Professor George Vaillant, who led the study from 1967, introduced a file showing the lifetime achievements of the subjects, and described them by quoting William Blake. He said their lives were "a delicate weaving of happiness and grief."

They got off to exhilarating beginnings, demonstrating their roots as elite students. Four of them ran for senate and one even became president. Another became a famous writer. But starting around 1948, 10 years after the study began, 20 of them complained of serious mental problems. When the subjects turned 50, one-third suffered from mental problems. The Atlantic Monthly reported that beneath the intellectual Harvard shell beat troubled hearts.

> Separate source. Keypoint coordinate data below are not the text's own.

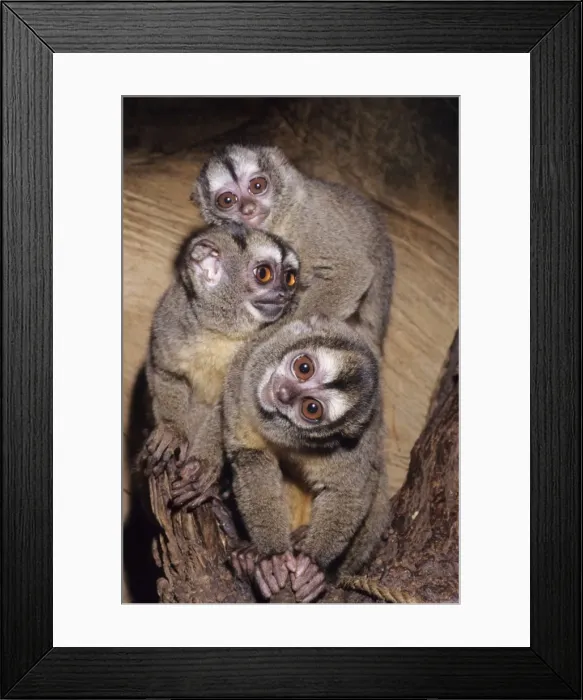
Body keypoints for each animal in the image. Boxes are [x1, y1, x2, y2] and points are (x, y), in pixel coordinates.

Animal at [141, 222, 300, 507]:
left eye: (290, 277)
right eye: (264, 274)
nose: (284, 295)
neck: (223, 333)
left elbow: (232, 410)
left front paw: (203, 466)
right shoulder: (170, 315)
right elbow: (164, 371)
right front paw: (172, 432)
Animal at [192, 144, 395, 353]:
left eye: (257, 186)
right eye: (227, 200)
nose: (248, 209)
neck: (279, 221)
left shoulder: (310, 221)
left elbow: (353, 269)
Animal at [223, 315, 390, 603]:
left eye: (311, 408)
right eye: (304, 368)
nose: (283, 392)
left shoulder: (355, 444)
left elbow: (351, 491)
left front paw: (313, 565)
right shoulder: (241, 376)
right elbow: (251, 458)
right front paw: (273, 557)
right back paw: (248, 557)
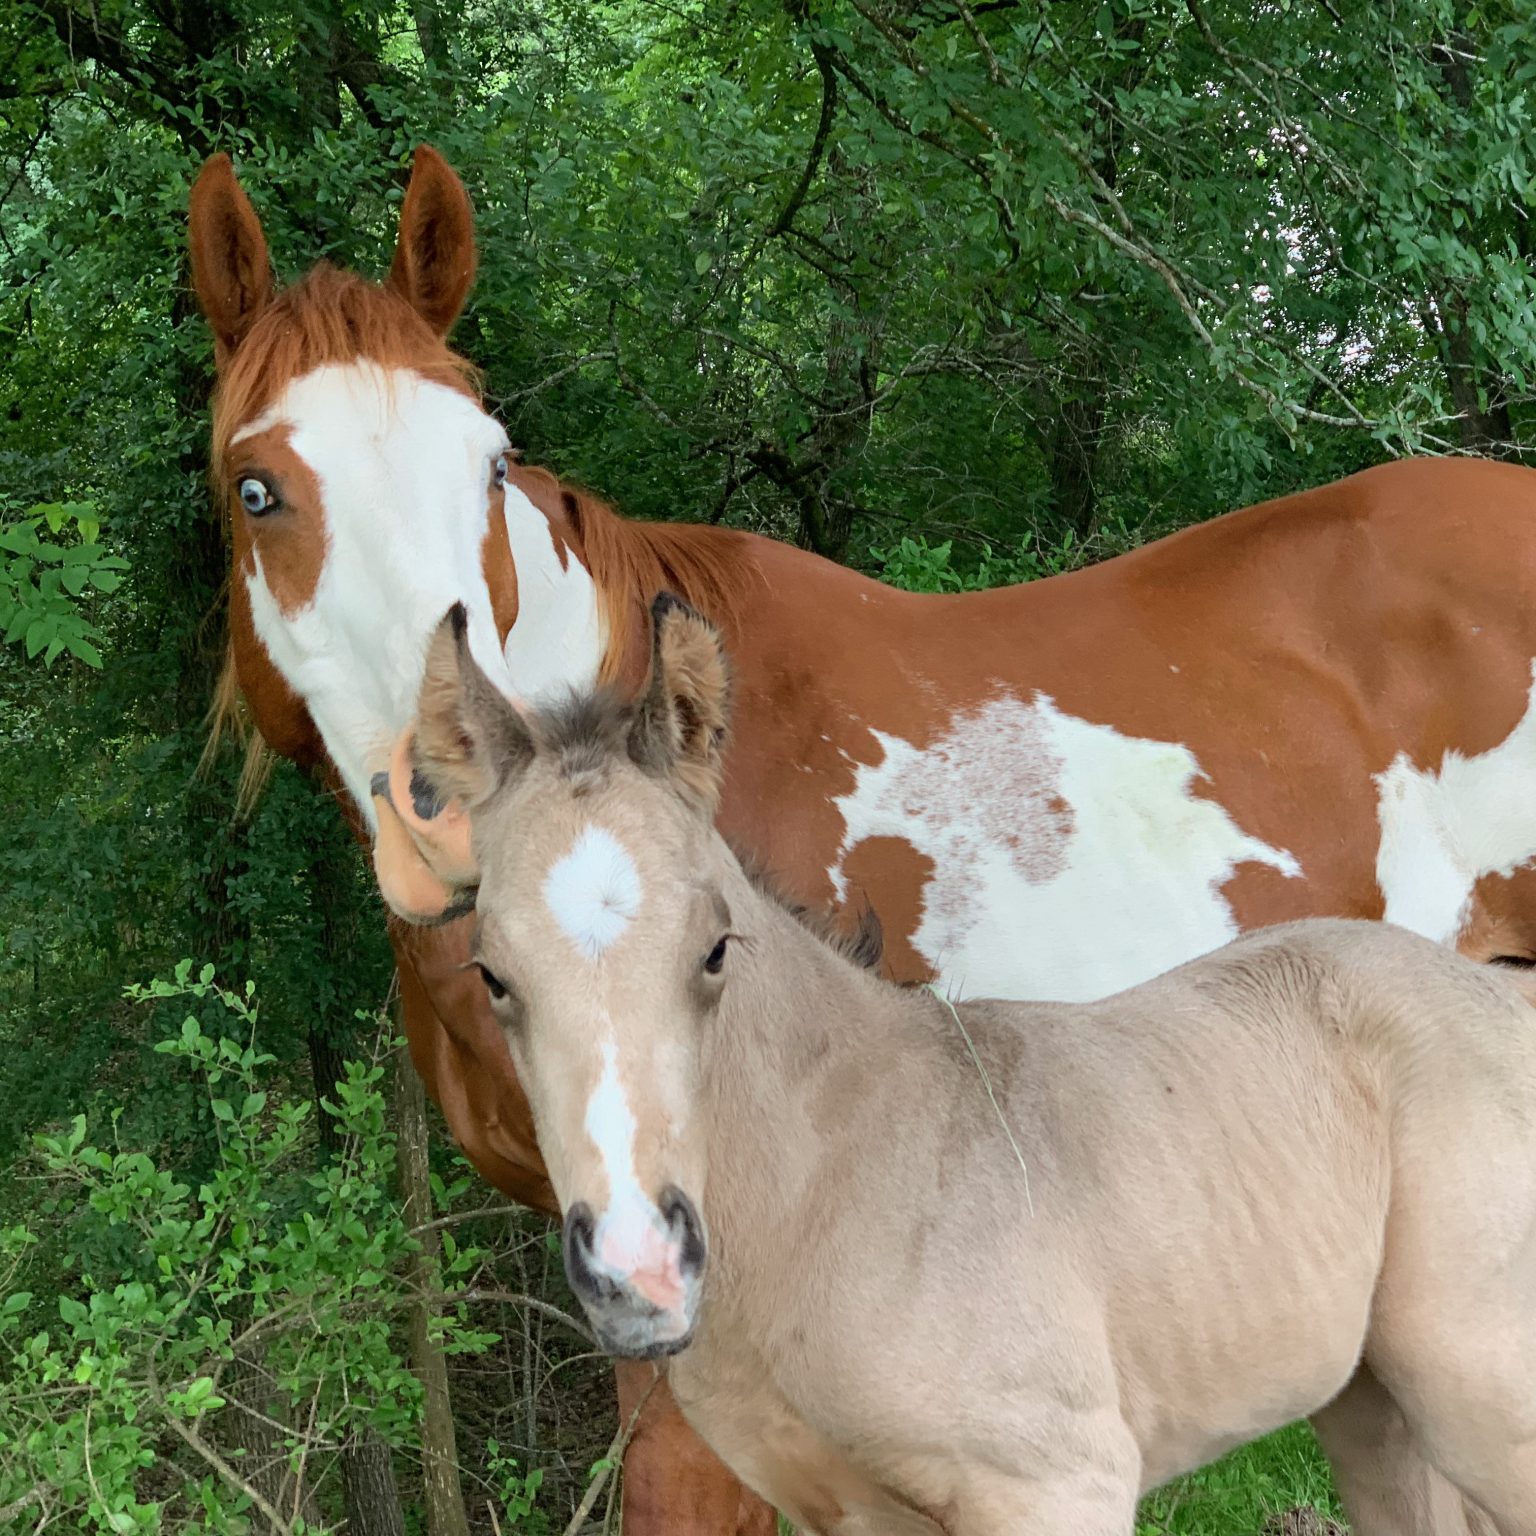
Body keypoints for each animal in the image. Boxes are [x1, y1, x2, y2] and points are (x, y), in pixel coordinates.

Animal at [414, 602, 1536, 1536]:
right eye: (492, 974)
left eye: (716, 948)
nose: (639, 1270)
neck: (830, 1190)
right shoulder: (854, 1516)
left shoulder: (1057, 1485)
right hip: (1376, 1407)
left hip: (1485, 1400)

Seven factors allowing a person to age happily were identified. The first was a mature attitude, allowing one to adapt to pain, while education, a stable marriage, refraining from smoking and drinking, proper exercise, and a healthy weight were also required. Half of the 106 subjects who met five to six of these requirements in their 50s were happy and well in their 80s. Only 7.5 percent were unhappy. In contrast, none of the subjects who met less than three of these requirements in their 50s were happy and healthy in their 80s. Subjects who met less than three of these requirements were three times as likely to die before they reached 80.

One's cholesterol reading at 50 had no effect on longevity. One's personality during childhood had less influence over the long term. Shy children were living happily and healthily in their 70s, just like outgoing children. Steady exercising in college left a positive impact on mental health rather than physical condition.

The keys to successful old age weren't intellectual capacity or social status, but social aptitude or personal relationships. Sibling harmony also proved significant. 93 percent of the subjects doing well at 65 were those who had good relationships with their siblings.

Dr. Vaillant said life emits radical frequencies that cannot be discovered using any type of data. He said the results of the study were too human to be assessed scientifically, too beautiful to be quantified, and too everlasting to be limited to publication in a scholarly journal.